Exercise aim:
Change "latest" to "newest" in the forum posts between "Messages - pjw" and "latest 24.7.8 release.", inclusive, and write out that passage.

Text provided:
--- START ---

Menu

Show posts

This section allows you to view all posts made by this member. Note that you can only see posts made in areas you currently have access to.

Show posts Menu

Messages - pjw

#1
Just in case anyone else is following this and wasn't aware, this does appear to be fixed in one of the last 2 updates.
#2
I'm hoping to bump this since I'm continuing to have this issue plus what it appears to be a regression.  I'm updated to the latest 24.7.8 release.

I had my second WAN link go down this morning, and I had to still bring down the interface in OPNsense, apply it, and re-enable the interface, and apply it, to make it see the WAN link was actually up.  This time I tried rebooting the Starlink just to see if that link toggle might do the trick, but still, no dice.  The OPNsense seems to just refuse trying to bring the link back without manual intervention.

What seems to be a regression is after manually toggling the interface and bringing the gateway back up, my connections that are supposed to be headed over that gateway group do not fail back.  This was the case after my initial 24.7 upgrade, and somewhere between now and then, it was fixed.  Now it is broken again.  The only way I can fix this is to manually fail the main WAN link, or reboot my OPNsense mid-day.  Neither is a great solution.

I'm hoping a dev sees this and can either indicate these are known issues, or if they need additional information to help troubleshoot.  I'm more than happy to provide anything I can if it helps get these issues under control.

--- END ---

Data under study:
--- START ---

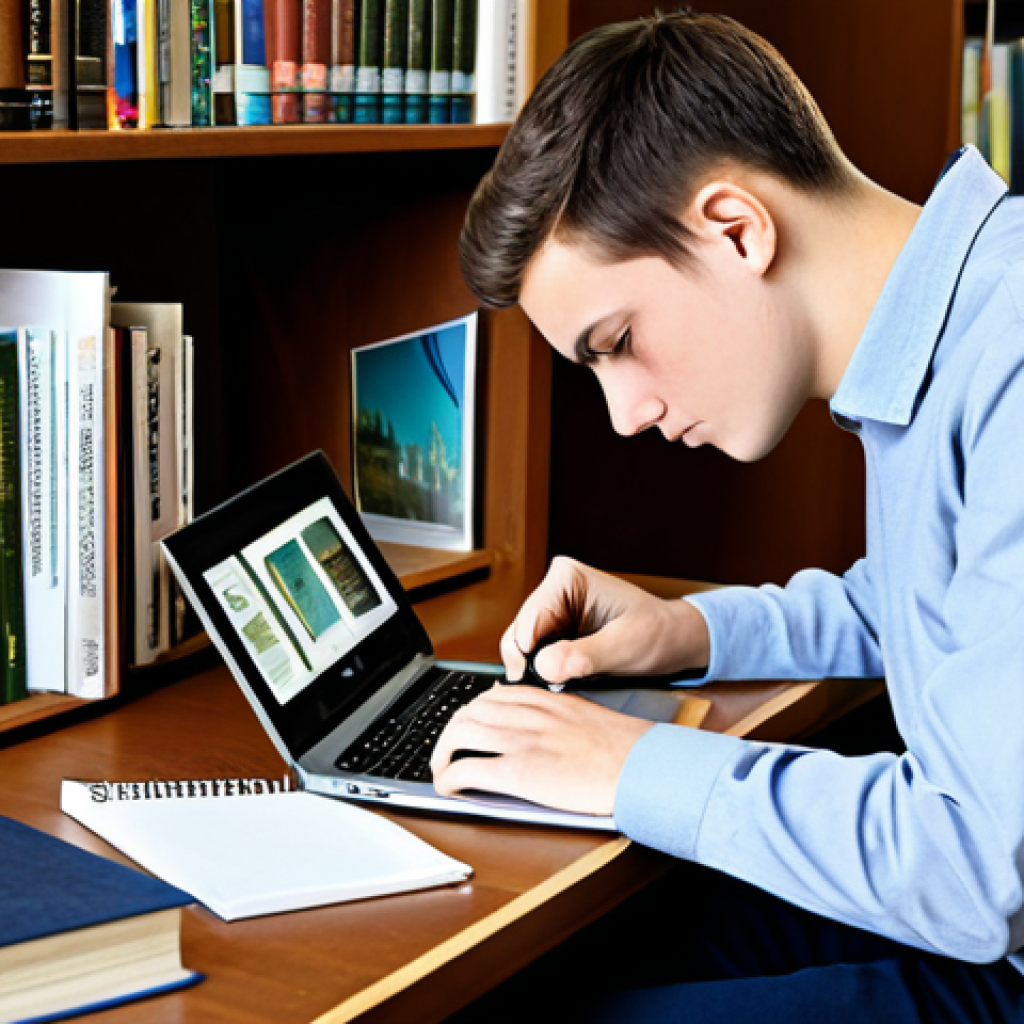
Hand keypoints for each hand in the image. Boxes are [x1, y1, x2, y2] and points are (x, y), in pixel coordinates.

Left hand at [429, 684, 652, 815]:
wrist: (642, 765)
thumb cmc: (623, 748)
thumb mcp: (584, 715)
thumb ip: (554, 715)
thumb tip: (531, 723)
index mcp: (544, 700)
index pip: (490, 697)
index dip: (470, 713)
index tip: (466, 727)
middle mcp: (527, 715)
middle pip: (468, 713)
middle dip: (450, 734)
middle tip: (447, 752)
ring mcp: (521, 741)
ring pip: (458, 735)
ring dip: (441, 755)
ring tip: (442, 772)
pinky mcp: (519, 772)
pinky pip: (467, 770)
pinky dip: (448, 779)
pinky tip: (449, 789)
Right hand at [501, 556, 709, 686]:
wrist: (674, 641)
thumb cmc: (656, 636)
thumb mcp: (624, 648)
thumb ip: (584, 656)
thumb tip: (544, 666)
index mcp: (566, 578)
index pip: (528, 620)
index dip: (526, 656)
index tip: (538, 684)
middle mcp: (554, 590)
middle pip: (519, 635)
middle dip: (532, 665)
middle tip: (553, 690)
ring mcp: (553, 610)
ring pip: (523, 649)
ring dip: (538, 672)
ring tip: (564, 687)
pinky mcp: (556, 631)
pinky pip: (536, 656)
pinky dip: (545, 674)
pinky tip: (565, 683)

--- END ---
--- START ---

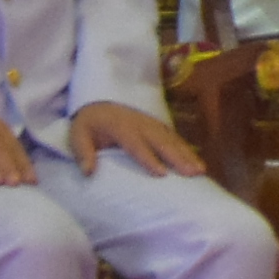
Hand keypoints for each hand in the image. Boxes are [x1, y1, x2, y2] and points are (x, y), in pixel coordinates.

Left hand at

--- END ---

Task response:
Messages - pjw

#1
Just in case anyone else is following this and wasn't aware, this does appear to be fixed in one of the last 2 updates.
#2
I'm hoping to bump this since I'm continuing to have this issue plus what it appears to be a regression.  I'm updated to the newest 24.7.8 release.